"Bullshit," Clyde hissed. His breath was paradoxically rank and sweet-there was an almost medicinal scent to it. His right foot waved back and forth, a pendulum ticking off seconds. "You left me. You left me and didn't come back."
David pulled over a chair and sat, to put his head lower than Clyde's. Maybe Clyde would be more comfortable talking if David assumed a submissive posture. "I have other patients I need to see. Other patients who need help the way you needed help."
"I don't need you."
David drew closer. The blisters on Clyde's chest were resolving. Though still raw, they had either popped or ceased swelling. Again, David was amazed at how well Clyde's scrub top had protected his flesh from the alkali.
"I'm not here to harm you, Clyde. I'm here to see that you get the medical attention you need. That's why I brought in the other doctor. Why didn't you like him?"
The room had not been prepared for Clyde-David and Carson had dragged him in because it was the nearest unoccupied exam room, and David had given it only a cursory once-over. Now he stood and searched the room more extensively for unsafe objects, just in case Clyde managed to work an arm free. A lumbar puncture kit, stained amber by Betadine, leaned from the trash can. That meant there were needles, probably down in the trash liner. The unit of blood he'd spotted earlier remained on the counter nearby, among several packages of gauze. Clearly, it had been out of refrigeration for more than the admissible thirty minutes. He'd already removed the scissors; now he glanced in the drawers beneath the counter for scalpels but found none. An oxygen source box protruded from the wall. The flow meter was made of glass, but it was hard and small, like a test tube buried in the unit. It would be difficult to break.
"I hate you," Clyde said. "I fucking hate you." His lips quivered slightly. "The nurses came in here, told me you would leave me. They said you were saying bad things about me."
"I didn't say anything bad about you."
Relief washed across Clyde's face. "That's what I told them. I told them you were a great person, a great man, and you would never do that. I defended you."
David carried the trash can outside and set it by the door. "This has needles in it," he told one of the cops. "And could you please tell a clerk to call the blood bank, have them send someone down. We have a stray unit of O-negative that needs to be spoiled."
The officer nodded, and David returned to the room, sat, and faced Clyde. "I don't believe the nurses said those things about me. Do you think you're imagining some of the things they said?"
"No. No way." His breath whistled and wheezed. "If they take me away, will you come with me? You said you'd stay with me."
"I'll make sure you get the help you need," David replied evenly.
"You. I want you. You helped me. You helped cure me when no one else wanted to." Clyde's right foot continued its restless motion back and forth.
"I'm an ER doctor. I have to stay here."
Clyde strained against the restraints, and David noticed again the swelling of his hands. His wrists were chafed, one hand up over his head, one down by his side, like a playground monkey. David noticed an old stain on the cuff on Clyde's lower wrist. Probably semen. Sometimes they had to put guys on amphetamines in restraints, but they'd be hypersexual from the drug, so they'd turn on their sides to get at their penises and masturbate themselves bloody.
"Do you know why you're here?" David asked.
"Because I'm tied down. Where else am I gonna be?"

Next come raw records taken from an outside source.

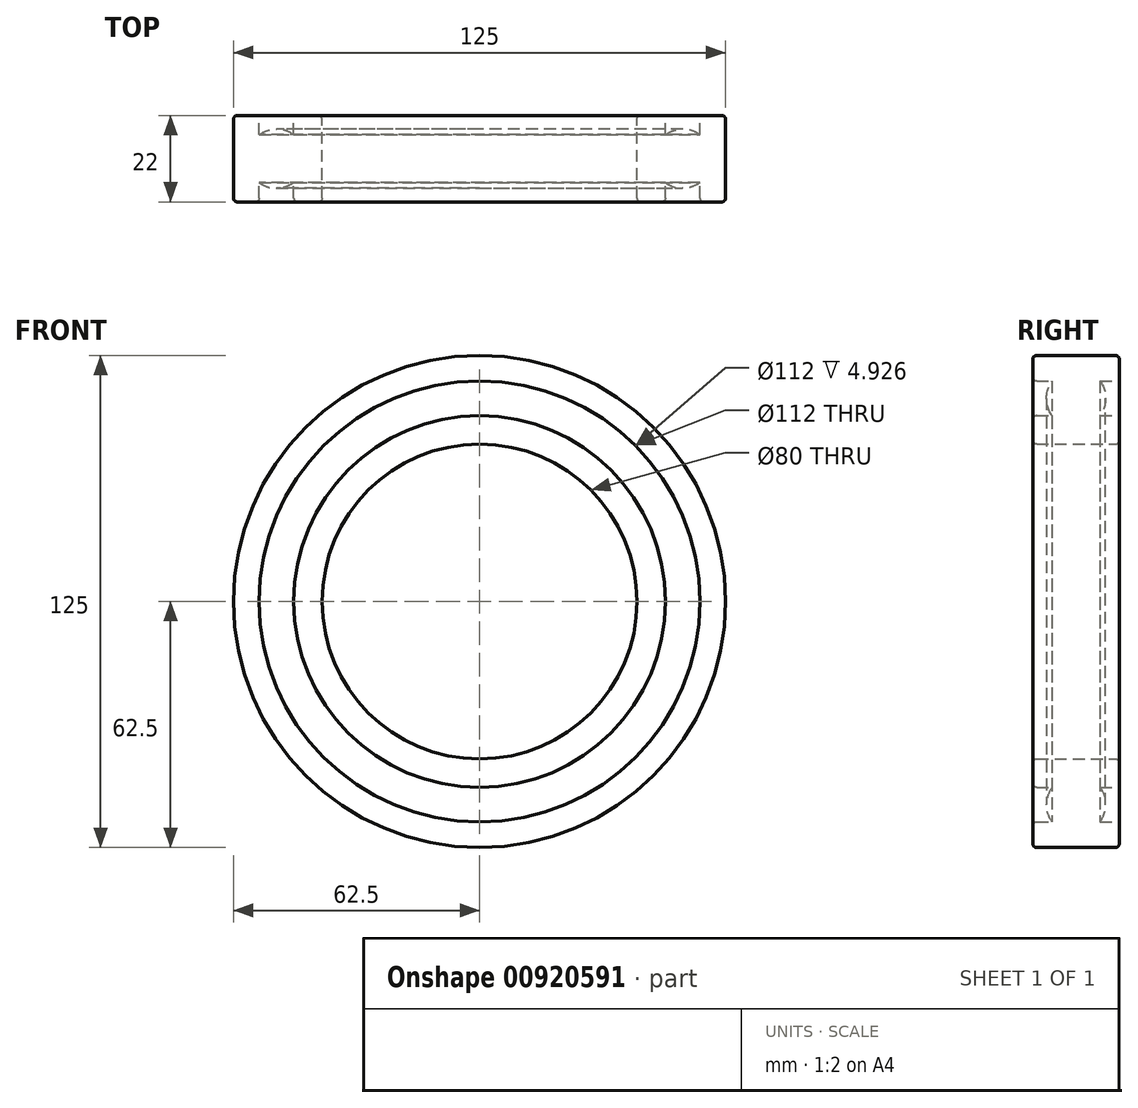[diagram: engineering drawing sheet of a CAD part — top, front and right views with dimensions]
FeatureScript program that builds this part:
annotation { "Feature Type Name" : "Feature", "Feature Type Description" : "" }
export const myFeature = defineFeature(function(context is Context, id is Id, definition is map)
    precondition{}
    {
        {
            var Q0;
            Q0=qCreatedBy(makeId("Front.planeOp"),FACE);
            var sketch = newSketch(context, id + "F0", { "sketchPlane" : qUnion([Q0])});
            skCircle(sketch, "E0", {"center": v(0, 0) * mm, "radius": 62.5 * mm});
            skCircle(sketch, "E1", {"center": v(0, 0) * mm, "radius": 40 * mm});
            skSolve(sketch);
        }
        {
            var Q0;
            Q0=makeQuery(id+"F0.imprint","IMPRINT",FACE,{"disambiguationData":[TD([[makeQuery(id+"F0.imprint","IMPRINT",EDGE,{"derivedFrom":sQuery(id+"F0.wireOp",EDGE,"E0")}),1.0]])]});
            extrude(context, id + "F1", {"entities" : qUnion([Q0]), "depth" : 22 * mm, "offsetDistance" : 25 * mm, "symmetric" : true});
        }
        {
            var Q0;
            Q0=qCreatedBy(makeId("Right.planeOp"),FACE);
            var sketch = newSketch(context, id + "F2", { "sketchPlane" : qUnion([Q0])});
            skLineSegment(sketch, "E2", {"start": v(0, 0) * mm, "end": v(32.98, 0) * mm, "construction": true});
            skLineSegment(sketch, "E3.bottom", {"start": v(-21, 56) * mm, "end": v(-6.07, 56) * mm, "construction": true});
            skLineSegment(sketch, "E3.top", {"start": v(-21, 47.2) * mm, "end": v(-6.07, 47.2) * mm, "construction": true});
            skLineSegment(sketch, "E3.left", {"start": v(-21, 56) * mm, "end": v(-21, 47.2) * mm});
            skLineSegment(sketch, "E3.right", {"start": v(21, 56) * mm, "end": v(21, 47.2) * mm});
            skLineSegment(sketch, "E4", {"start": v(0, 55.25) * mm, "end": v(0, 47.95) * mm, "construction": true});
            skLineSegment(sketch, "E5", {"start": v(-6.07, 56) * mm, "end": v(-21, 56) * mm});
            skLineSegment(sketch, "E6", {"start": v(-21, 47.2) * mm, "end": v(-6.07, 47.2) * mm});
            skArc(sketch, "E7", {"start": v(-6.07, 56) * mm, "mid": v(-7.5, 51.6) * mm, "end": v(-6.07, 47.2) * mm});
            skArc(sketch, "E8.trimOffspring", {"start": v(6.07, 47.2) * mm, "mid": v(7.5, 51.6) * mm, "end": v(6.07, 56) * mm});
            skLineSegment(sketch, "E9", {"start": v(6.07, 56) * mm, "end": v(21, 56) * mm});
            skLineSegment(sketch, "E10", {"start": v(6.07, 47.2) * mm, "end": v(21, 47.2) * mm});
            skPoint(sketch, "E11.orphan", {"position": v(21, 54.5) * mm});
            skPoint(sketch, "E12.orphan", {"position": v(21, 48.7) * mm});
            skSolve(sketch);
        }
        {
            var Q0;
            Q0=makeQuery(id+"F2.imprint","IMPRINT",FACE,{"disambiguationData":[TD([[makeQuery(id+"F2.imprint","IMPRINT",EDGE,{"derivedFrom":sQuery(id+"F2.wireOp",EDGE,"E3.left")}),1.0]])]});
            var Q1;
            Q1=makeQuery(id+"F2.imprint","IMPRINT",FACE,{"disambiguationData":[TD([[makeQuery(id+"F2.imprint","IMPRINT",EDGE,{"derivedFrom":sQuery(id+"F2.wireOp",EDGE,"E3.right")}),-1.0]])]});
            var Q2;
            Q2=sQuery(id+"F2.wireOp",EDGE,"E2");
            revolve(context, id + "F3", {"operationType" : NewBodyOperationType.REMOVE, "surfaceOperationType" : NewSurfaceOperationType.NEW, "entities" : qUnion([Q0, Q1]), "axis" : qUnion([Q2]), "revolveType" : RevolveType.FULL, "oppositeDirection" : true});
        }
        {
            var Q0;
            Q0=makeQuery(id+"F1.opExtrude","CAP_EDGE",EDGE,{"disambiguationData":[OSD([sQuery(id+"F0.wireOp",EDGE,"E0")])],"isStart":true});
            var Q1;
            Q1=makeQuery(id+"F1.opExtrude","CAP_EDGE",EDGE,{"disambiguationData":[OSD([sQuery(id+"F0.wireOp",EDGE,"E0")])],"isStart":false});
            var Q2;
            Q2=makeQuery(id+"F1.opExtrude","CAP_EDGE",EDGE,{"disambiguationData":[OSD([sQuery(id+"F0.wireOp",EDGE,"E1")])],"isStart":true});
            var Q3;
            Q3=makeQuery(id+"F1.opExtrude","CAP_EDGE",EDGE,{"disambiguationData":[OSD([sQuery(id+"F0.wireOp",EDGE,"E1")])],"isStart":false});
            var Q4;
            Q4=makeQuery(id+"F3.boolean.opBoolean","INTERSECT",EDGE,{"derivedFrom":[makeQuery(id+"F1.opExtrude","CAP_FACE",FACE,{"disambiguationData":[OSD([sQuery(id+"F0.wireOp",EDGE,"E0"),sQuery(id+"F0.wireOp",EDGE,"E1")])],"isStart":false}),makeQuery(id+"F3.opRevolve","SWEPT_FACE",FACE,{"disambiguationData":[OSD([sQuery(id+"F2.wireOp",EDGE,"E5")])]})]});
            var Q5;
            Q5=makeQuery(id+"F3.boolean.opBoolean","INTERSECT",EDGE,{"derivedFrom":[makeQuery(id+"F1.opExtrude","CAP_FACE",FACE,{"disambiguationData":[OSD([sQuery(id+"F0.wireOp",EDGE,"E0"),sQuery(id+"F0.wireOp",EDGE,"E1")])],"isStart":false}),makeQuery(id+"F3.opRevolve","SWEPT_FACE",FACE,{"disambiguationData":[OSD([sQuery(id+"F2.wireOp",EDGE,"E6")])]})]});
            var Q6;
            Q6=makeQuery(id+"F3.boolean.opBoolean","INTERSECT",EDGE,{"derivedFrom":[makeQuery(id+"F1.opExtrude","CAP_FACE",FACE,{"disambiguationData":[OSD([sQuery(id+"F0.wireOp",EDGE,"E0"),sQuery(id+"F0.wireOp",EDGE,"E1")])],"isStart":true}),makeQuery(id+"F3.opRevolve","SWEPT_FACE",FACE,{"disambiguationData":[OSD([sQuery(id+"F2.wireOp",EDGE,"fW1BCmgC-P2XZ-KUfD-7zd1-HSBjF2vgu6Je")])]})]});
            var Q7;
            Q7=makeQuery(id+"F3.boolean.opBoolean","INTERSECT",EDGE,{"derivedFrom":[makeQuery(id+"F1.opExtrude","CAP_FACE",FACE,{"disambiguationData":[OSD([sQuery(id+"F0.wireOp",EDGE,"E0"),sQuery(id+"F0.wireOp",EDGE,"E1")])],"isStart":true}),makeQuery(id+"F3.opRevolve","SWEPT_FACE",FACE,{"disambiguationData":[OSD([sQuery(id+"F2.wireOp",EDGE,"OryJLgtp-VQlF-1K6k-PiSV-TNUa25SxcoOm")])]})]});
            fillet(context, id + "F4", {"entities" : qUnion([Q0, Q1, Q2, Q3, Q4, Q5, Q6, Q7]), "radius" : 1 * mm, "tangentPropagation" : true, "allowEdgeOverflow" : false});
        }
    });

Concrete thinking. Pulling on a pair of gloves, David pressed forward into the Brief Mental Status Examination. "Clyde, do you know what month it is?"
His eyes beaded until they looked like small spots of oil. "Of course I do. You think I'm fucking stupid?"
David began applying Silvadene to the blisters on Clyde's chest, spreading the antibiotic cream with a fingertip. Clyde winced at his touch. David took care to lean back out of Clyde's space so he wouldn't feel crowded.
"No," David said. "I think you're sick. I want to help you."
Clyde laughed, a low snort. "They're running around the hospital scared of me. They have guards here because of me. I'm not sick. I know what I'm doing."
His vacillation between swaggering self-righteous criminal and emotional catastrophe was staggering in its range and rapidity. "What are you doing?" David asked.
"Making them sorry."
"Sorry for what?"
"For locking me up in the darkness. Not letting me out."
"Were you locked up? As a child? Were you kept locked up by your parents?"
"Noises and lights and snakes. They put the lights out on me. They put me alone. I just want… I just want them to be sorry. For the flashes and the noise."
Locked in the dark with snakes-it seemed too stereotypical to be real, like a serial killer's childhood case study. Perhaps the fantastic stories were an indication of delusions or hallucinations caused by LSD, PCP, or speed. Maybe even schizophrenia.